Subjektlos: den Anderen los?

Der herbstliche Wiederbeginn nach einer sommerlichen Pause ist mühevoll und hat Ähnlichkeit mit dem morgendlichen Aufwachen. „Nein, bitte noch nicht, nur noch ein bisschen länger – nur noch die letzten warmen Tage genießen.“ Als läge in diesem Abschied eine kleine Überforderung.  Eine solche Überforderung lässt sich in Begriffen von Begehren und Genießen denken. Wenn wir den sommerlichen Zustand als Genießen auffassen wollen – subjektlos, weil Genießen in all seiner grausamen Schönheit stets subjektlos ist – können wir den Herbst als eine Formation zur Installierung des Begehrens ansehen. Es wird ein Mangel eingeführt, ein Subjekt formiert sich angesichts eines vom Anderen geforderten Verzichts. So wird die Einführung des väterlichen Gesetzes oder des Inzestverbotes bisweilen gedacht.

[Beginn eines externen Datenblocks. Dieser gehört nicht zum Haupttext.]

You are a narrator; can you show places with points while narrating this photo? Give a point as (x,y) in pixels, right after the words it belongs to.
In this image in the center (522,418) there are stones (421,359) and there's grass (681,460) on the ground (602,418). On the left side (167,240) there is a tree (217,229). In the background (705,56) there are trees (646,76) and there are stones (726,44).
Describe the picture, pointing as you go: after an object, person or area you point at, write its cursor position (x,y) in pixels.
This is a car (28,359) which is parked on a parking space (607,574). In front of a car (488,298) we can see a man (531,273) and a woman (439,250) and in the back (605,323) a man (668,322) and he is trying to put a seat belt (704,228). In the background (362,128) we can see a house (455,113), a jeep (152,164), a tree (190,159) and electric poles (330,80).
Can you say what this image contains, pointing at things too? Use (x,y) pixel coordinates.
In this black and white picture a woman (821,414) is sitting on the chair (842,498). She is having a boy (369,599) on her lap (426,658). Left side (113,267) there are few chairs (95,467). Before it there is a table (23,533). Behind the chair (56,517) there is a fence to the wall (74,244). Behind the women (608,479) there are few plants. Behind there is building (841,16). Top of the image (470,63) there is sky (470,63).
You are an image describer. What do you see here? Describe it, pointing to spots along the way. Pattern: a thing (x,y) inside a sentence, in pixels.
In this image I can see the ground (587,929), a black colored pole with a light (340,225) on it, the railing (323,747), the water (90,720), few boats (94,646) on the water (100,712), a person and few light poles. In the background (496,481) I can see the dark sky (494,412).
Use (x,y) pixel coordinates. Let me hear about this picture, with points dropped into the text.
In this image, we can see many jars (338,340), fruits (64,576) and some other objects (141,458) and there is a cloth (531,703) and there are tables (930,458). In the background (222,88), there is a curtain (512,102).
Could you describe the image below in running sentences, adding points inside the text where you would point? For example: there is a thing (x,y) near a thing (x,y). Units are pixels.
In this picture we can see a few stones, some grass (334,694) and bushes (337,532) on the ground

Das ist ein Gedanke, der sich gut machen würde in einer christlichen Morallehre. Wir können ihn als das Modell „Eidechse“ bezeichnen: Wie die Eidechse in der Not auf ihren Schwanz verzichtet, so lässt das Subjekt das Genießen fallen (Lacan 1964, S. 15) (und fasst es dann als Phallus oder als sonst eine Bildung vom Typus Objekt a auf). Die Eidechse gerät in Not angesichts eines bedrohlichen Anderen.

Wenn Lacan die Existenz des großen Anderen in Zweifel zieht, sagt er dann: Menschen sind keine Eidechsen?

Angesichts der Frage nach dem großen Anderen sollten wir die Perspektive, aus der gesprochen wird, im Auge zu behalten: Ob Gott existiert oder nicht, ist keine Frage der Psychoanalyse. Die interessiert sich für etwas anderes, nicht für den Anderen. Das schließt allerdings gewisse Irrtümer nicht aus: Vom Subjekt wird Gott „etwas untergeschoben, was Sache des Künstlers ist“ (Lacan 2005, S. 64, in Max Kleiners Übersetzung auf Seite 52). Der Umgang mit dem Genießen ist eine große Kunst.

Sind Menschen nun wie Eidechsen oder nicht? Das Genießen, so wie Lacan den Ausdruck verwendet, hat seine fürchterlichen Seiten. Wer gerade genießt, kann nicht sprechen, für den existiert nichts. Der Künstler kann aus diesem Zustand etwas machen – bei Joyce ist die Verformung von Sprache Teil seiner Kunst. Die Angst lässt sich damit binden.

Manchmal halten sich Menschen doch lieber für Eidechsen.

Lit.:

Lacan, Jacques (1964): Über den ‘Trieb’ bei Freud und das Begehren des Psychoanalytikers, in: Kupke, Christian (Hg.): Lacan. Trieb und Begehren. Berlin: Parodos 2007, 13-17.
Lacan, Jacques (2005): Le séminaire. Livre XXIII. Le sinthome, Paris: Seuil.